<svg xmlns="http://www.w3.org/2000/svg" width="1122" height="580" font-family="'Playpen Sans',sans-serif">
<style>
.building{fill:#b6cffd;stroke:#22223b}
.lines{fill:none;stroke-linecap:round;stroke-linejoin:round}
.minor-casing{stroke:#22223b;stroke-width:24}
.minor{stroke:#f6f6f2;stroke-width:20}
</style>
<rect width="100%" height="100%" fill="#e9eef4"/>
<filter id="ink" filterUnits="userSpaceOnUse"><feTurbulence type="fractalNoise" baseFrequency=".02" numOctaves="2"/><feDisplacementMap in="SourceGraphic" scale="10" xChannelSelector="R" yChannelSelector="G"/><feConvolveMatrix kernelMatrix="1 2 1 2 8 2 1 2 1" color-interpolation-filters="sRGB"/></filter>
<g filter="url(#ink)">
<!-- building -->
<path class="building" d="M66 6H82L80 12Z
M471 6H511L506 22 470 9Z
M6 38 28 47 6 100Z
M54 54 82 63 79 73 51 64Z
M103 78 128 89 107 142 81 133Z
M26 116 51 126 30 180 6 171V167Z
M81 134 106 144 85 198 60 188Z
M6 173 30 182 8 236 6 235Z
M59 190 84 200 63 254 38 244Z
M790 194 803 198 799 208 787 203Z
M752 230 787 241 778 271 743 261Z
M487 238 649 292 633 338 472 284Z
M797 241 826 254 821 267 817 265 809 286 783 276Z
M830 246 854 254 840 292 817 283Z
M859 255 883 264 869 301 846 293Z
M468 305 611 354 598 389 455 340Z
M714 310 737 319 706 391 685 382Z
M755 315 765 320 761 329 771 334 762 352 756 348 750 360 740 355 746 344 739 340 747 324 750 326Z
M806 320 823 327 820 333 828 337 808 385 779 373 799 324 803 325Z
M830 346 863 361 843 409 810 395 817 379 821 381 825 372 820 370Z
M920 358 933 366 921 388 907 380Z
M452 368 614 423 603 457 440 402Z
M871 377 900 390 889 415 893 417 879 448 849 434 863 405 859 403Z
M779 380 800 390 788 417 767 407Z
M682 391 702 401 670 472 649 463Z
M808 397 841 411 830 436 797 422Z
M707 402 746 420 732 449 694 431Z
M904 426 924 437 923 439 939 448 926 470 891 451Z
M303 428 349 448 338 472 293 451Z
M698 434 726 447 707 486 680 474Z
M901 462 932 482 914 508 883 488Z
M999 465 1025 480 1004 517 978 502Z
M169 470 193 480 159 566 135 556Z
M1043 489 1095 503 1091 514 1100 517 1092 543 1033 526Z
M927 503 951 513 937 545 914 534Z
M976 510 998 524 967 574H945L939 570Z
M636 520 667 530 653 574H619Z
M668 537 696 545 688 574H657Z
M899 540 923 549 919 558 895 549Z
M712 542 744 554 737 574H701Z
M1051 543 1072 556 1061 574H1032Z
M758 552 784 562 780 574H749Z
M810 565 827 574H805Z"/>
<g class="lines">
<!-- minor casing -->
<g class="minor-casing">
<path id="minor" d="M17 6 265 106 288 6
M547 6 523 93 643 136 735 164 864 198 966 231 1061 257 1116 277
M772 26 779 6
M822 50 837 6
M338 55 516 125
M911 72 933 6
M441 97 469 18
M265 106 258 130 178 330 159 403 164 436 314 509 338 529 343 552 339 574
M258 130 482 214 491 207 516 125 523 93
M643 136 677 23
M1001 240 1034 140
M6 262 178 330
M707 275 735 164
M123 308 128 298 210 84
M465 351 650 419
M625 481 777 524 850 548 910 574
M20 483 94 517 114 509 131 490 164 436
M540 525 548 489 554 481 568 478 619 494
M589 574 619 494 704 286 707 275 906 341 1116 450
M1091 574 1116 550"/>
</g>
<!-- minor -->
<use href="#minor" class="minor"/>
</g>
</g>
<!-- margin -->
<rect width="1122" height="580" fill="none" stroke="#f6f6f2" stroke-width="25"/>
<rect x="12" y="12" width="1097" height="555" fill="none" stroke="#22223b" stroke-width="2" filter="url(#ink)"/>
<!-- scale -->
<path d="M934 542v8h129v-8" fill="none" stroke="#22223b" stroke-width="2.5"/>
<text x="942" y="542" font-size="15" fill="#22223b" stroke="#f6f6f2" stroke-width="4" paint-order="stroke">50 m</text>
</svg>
=-=-=-=-=
§ EXERCISE: The whole listing, restated word for word, is the expected answer.

§ EXERCISE SOLUTION:
<svg xmlns="http://www.w3.org/2000/svg" width="1122" height="580" font-family="'Playpen Sans',sans-serif">
<style>
.building{fill:#b6cffd;stroke:#22223b}
.lines{fill:none;stroke-linecap:round;stroke-linejoin:round}
.minor-casing{stroke:#22223b;stroke-width:24}
.minor{stroke:#f6f6f2;stroke-width:20}
</style>
<rect width="100%" height="100%" fill="#e9eef4"/>
<filter id="ink" filterUnits="userSpaceOnUse"><feTurbulence type="fractalNoise" baseFrequency=".02" numOctaves="2"/><feDisplacementMap in="SourceGraphic" scale="10" xChannelSelector="R" yChannelSelector="G"/><feConvolveMatrix kernelMatrix="1 2 1 2 8 2 1 2 1" color-interpolation-filters="sRGB"/></filter>
<g filter="url(#ink)">
<!-- building -->
<path class="building" d="M66 6H82L80 12Z
M471 6H511L506 22 470 9Z
M6 38 28 47 6 100Z
M54 54 82 63 79 73 51 64Z
M103 78 128 89 107 142 81 133Z
M26 116 51 126 30 180 6 171V167Z
M81 134 106 144 85 198 60 188Z
M6 173 30 182 8 236 6 235Z
M59 190 84 200 63 254 38 244Z
M790 194 803 198 799 208 787 203Z
M752 230 787 241 778 271 743 261Z
M487 238 649 292 633 338 472 284Z
M797 241 826 254 821 267 817 265 809 286 783 276Z
M830 246 854 254 840 292 817 283Z
M859 255 883 264 869 301 846 293Z
M468 305 611 354 598 389 455 340Z
M714 310 737 319 706 391 685 382Z
M755 315 765 320 761 329 771 334 762 352 756 348 750 360 740 355 746 344 739 340 747 324 750 326Z
M806 320 823 327 820 333 828 337 808 385 779 373 799 324 803 325Z
M830 346 863 361 843 409 810 395 817 379 821 381 825 372 820 370Z
M920 358 933 366 921 388 907 380Z
M452 368 614 423 603 457 440 402Z
M871 377 900 390 889 415 893 417 879 448 849 434 863 405 859 403Z
M779 380 800 390 788 417 767 407Z
M682 391 702 401 670 472 649 463Z
M808 397 841 411 830 436 797 422Z
M707 402 746 420 732 449 694 431Z
M904 426 924 437 923 439 939 448 926 470 891 451Z
M303 428 349 448 338 472 293 451Z
M698 434 726 447 707 486 680 474Z
M901 462 932 482 914 508 883 488Z
M999 465 1025 480 1004 517 978 502Z
M169 470 193 480 159 566 135 556Z
M1043 489 1095 503 1091 514 1100 517 1092 543 1033 526Z
M927 503 951 513 937 545 914 534Z
M976 510 998 524 967 574H945L939 570Z
M636 520 667 530 653 574H619Z
M668 537 696 545 688 574H657Z
M899 540 923 549 919 558 895 549Z
M712 542 744 554 737 574H701Z
M1051 543 1072 556 1061 574H1032Z
M758 552 784 562 780 574H749Z
M810 565 827 574H805Z"/>
<g class="lines">
<!-- minor casing -->
<g class="minor-casing">
<path id="minor" d="M17 6 265 106 288 6
M547 6 523 93 643 136 735 164 864 198 966 231 1061 257 1116 277
M772 26 779 6
M822 50 837 6
M338 55 516 125
M911 72 933 6
M441 97 469 18
M265 106 258 130 178 330 159 403 164 436 314 509 338 529 343 552 339 574
M258 130 482 214 491 207 516 125 523 93
M643 136 677 23
M1001 240 1034 140
M6 262 178 330
M707 275 735 164
M123 308 128 298 210 84
M465 351 650 419
M625 481 777 524 850 548 910 574
M20 483 94 517 114 509 131 490 164 436
M540 525 548 489 554 481 568 478 619 494
M589 574 619 494 704 286 707 275 906 341 1116 450
M1091 574 1116 550"/>
</g>
<!-- minor -->
<use href="#minor" class="minor"/>
</g>
</g>
<!-- margin -->
<rect width="1122" height="580" fill="none" stroke="#f6f6f2" stroke-width="25"/>
<rect x="12" y="12" width="1097" height="555" fill="none" stroke="#22223b" stroke-width="2" filter="url(#ink)"/>
<!-- scale -->
<path d="M934 542v8h129v-8" fill="none" stroke="#22223b" stroke-width="2.5"/>
<text x="942" y="542" font-size="15" fill="#22223b" stroke="#f6f6f2" stroke-width="4" paint-order="stroke">50 m</text>
</svg>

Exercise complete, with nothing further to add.